* **EXERCISE GOAL**
Convert every row below into a JSON list of strings with one string per line, skipping blank lines and leaving the pictures out.

#### AVAILABLE RECORDS ####

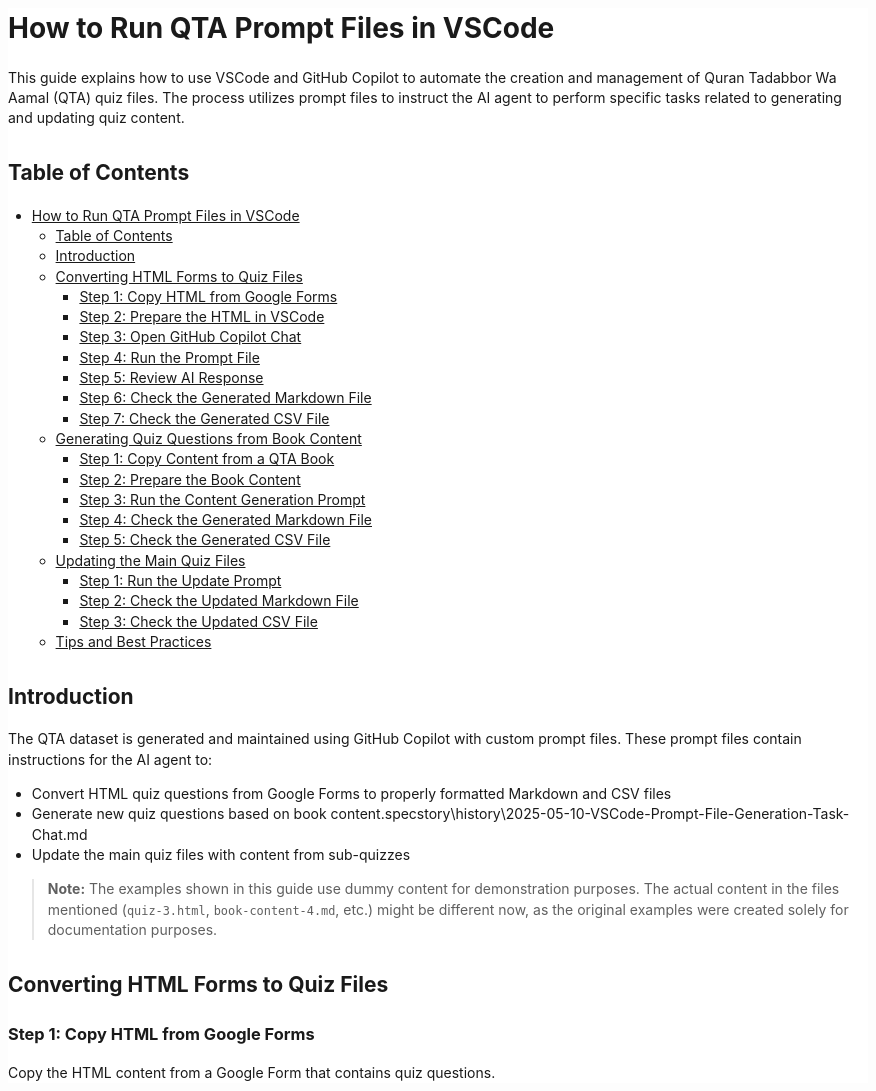 # How to Run QTA Prompt Files in VSCode

This guide explains how to use VSCode and GitHub Copilot to automate the creation and management of Quran Tadabbor Wa Aamal (QTA) quiz files. The process utilizes prompt files to instruct the AI agent to perform specific tasks related to generating and updating quiz content.

## Table of Contents

- [How to Run QTA Prompt Files in VSCode](#how-to-run-qta-prompt-files-in-vscode)
  - [Table of Contents](#table-of-contents)
  - [Introduction](#introduction)
  - [Converting HTML Forms to Quiz Files](#converting-html-forms-to-quiz-files)
    - [Step 1: Copy HTML from Google Forms](#step-1-copy-html-from-google-forms)
    - [Step 2: Prepare the HTML in VSCode](#step-2-prepare-the-html-in-vscode)
    - [Step 3: Open GitHub Copilot Chat](#step-3-open-github-copilot-chat)
    - [Step 4: Run the Prompt File](#step-4-run-the-prompt-file)
    - [Step 5: Review AI Response](#step-5-review-ai-response)
    - [Step 6: Check the Generated Markdown File](#step-6-check-the-generated-markdown-file)
    - [Step 7: Check the Generated CSV File](#step-7-check-the-generated-csv-file)
  - [Generating Quiz Questions from Book Content](#generating-quiz-questions-from-book-content)
    - [Step 1: Copy Content from a QTA Book](#step-1-copy-content-from-a-qta-book)
    - [Step 2: Prepare the Book Content](#step-2-prepare-the-book-content)
    - [Step 3: Run the Content Generation Prompt](#step-3-run-the-content-generation-prompt)
    - [Step 4: Check the Generated Markdown File](#step-4-check-the-generated-markdown-file)
    - [Step 5: Check the Generated CSV File](#step-5-check-the-generated-csv-file)
  - [Updating the Main Quiz Files](#updating-the-main-quiz-files)
    - [Step 1: Run the Update Prompt](#step-1-run-the-update-prompt)
    - [Step 2: Check the Updated Markdown File](#step-2-check-the-updated-markdown-file)
    - [Step 3: Check the Updated CSV File](#step-3-check-the-updated-csv-file)
  - [Tips and Best Practices](#tips-and-best-practices)


## Introduction

The QTA dataset is generated and maintained using GitHub Copilot with custom prompt files. These prompt files contain instructions for the AI agent to:
- Convert HTML quiz questions from Google Forms to properly formatted Markdown and CSV files
- Generate new quiz questions based on book content.specstory\history\2025-05-10-VSCode-Prompt-File-Generation-Task-Chat.md
- Update the main quiz files with content from sub-quizzes

> **Note:** The examples shown in this guide use dummy content for demonstration purposes. The actual content in the files mentioned (`quiz-3.html`, `book-content-4.md`, etc.) might be different now, as the original examples were created solely for documentation purposes.

## Converting HTML Forms to Quiz Files

### Step 1: Copy HTML from Google Forms
Copy the HTML content from a Google Form that contains quiz questions.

####

* **TASK RESULT**
[
  " # How to Run QTA Prompt Files in VSCode",
  "This guide explains how to use VSCode and GitHub Copilot to automate the creation and management of Quran Tadabbor Wa Aamal (QTA) quiz files. The process utilizes prompt files to instruct the AI agent to perform specific tasks related to generating and updating quiz content.",
  "## Table of Contents",
  "- [How to Run QTA Prompt Files in VSCode](#how-to-run-qta-prompt-files-in-vscode)",
  "  - [Table of Contents](#table-of-contents)",
  "  - [Introduction](#introduction)",
  "  - [Converting HTML Forms to Quiz Files](#converting-html-forms-to-quiz-files)",
  "    - [Step 1: Copy HTML from Google Forms](#step-1-copy-html-from-google-forms)",
  "    - [Step 2: Prepare the HTML in VSCode](#step-2-prepare-the-html-in-vscode)",
  "    - [Step 3: Open GitHub Copilot Chat](#step-3-open-github-copilot-chat)",
  "    - [Step 4: Run the Prompt File](#step-4-run-the-prompt-file)",
  "    - [Step 5: Review AI Response](#step-5-review-ai-response)",
  "    - [Step 6: Check the Generated Markdown File](#step-6-check-the-generated-markdown-file)",
  "    - [Step 7: Check the Generated CSV File](#step-7-check-the-generated-csv-file)",
  "  - [Generating Quiz Questions from Book Content](#generating-quiz-questions-from-book-content)",
  "    - [Step 1: Copy Content from a QTA Book](#step-1-copy-content-from-a-qta-book)",
  "    - [Step 2: Prepare the Book Content](#step-2-prepare-the-book-content)",
  "    - [Step 3: Run the Content Generation Prompt](#step-3-run-the-content-generation-prompt)",
  "    - [Step 4: Check the Generated Markdown File](#step-4-check-the-generated-markdown-file)",
  "    - [Step 5: Check the Generated CSV File](#step-5-check-the-generated-csv-file)",
  "  - [Updating the Main Quiz Files](#updating-the-main-quiz-files)",
  "    - [Step 1: Run the Update Prompt](#step-1-run-the-update-prompt)",
  "    - [Step 2: Check the Updated Markdown File](#step-2-check-the-updated-markdown-file)",
  "    - [Step 3: Check the Updated CSV File](#step-3-check-the-updated-csv-file)",
  "  - [Tips and Best Practices](#tips-and-best-practices)",
  "## Introduction",
  "The QTA dataset is generated and maintained using GitHub Copilot with custom prompt files. These prompt files contain instructions for the AI agent to:",
  "- Convert HTML quiz questions from Google Forms to properly formatted Markdown and CSV files",
  "- Generate new quiz questions based on book content.specstory\\history\\2025-05-10-VSCode-Prompt-File-Generation-Task-Chat.md",
  "- Update the main quiz files with content from sub-quizzes",
  "> **Note:** The examples shown in this guide use dummy content for demonstration purposes. The actual content in the files mentioned (`quiz-3.html`, `book-content-4.md`, etc.) might be different now, as the original examples were created solely for documentation purposes.",
  "## Converting HTML Forms to Quiz Files",
  "### Step 1: Copy HTML from Google Forms",
  "Copy the HTML content from a Google Form that contains quiz questions."
]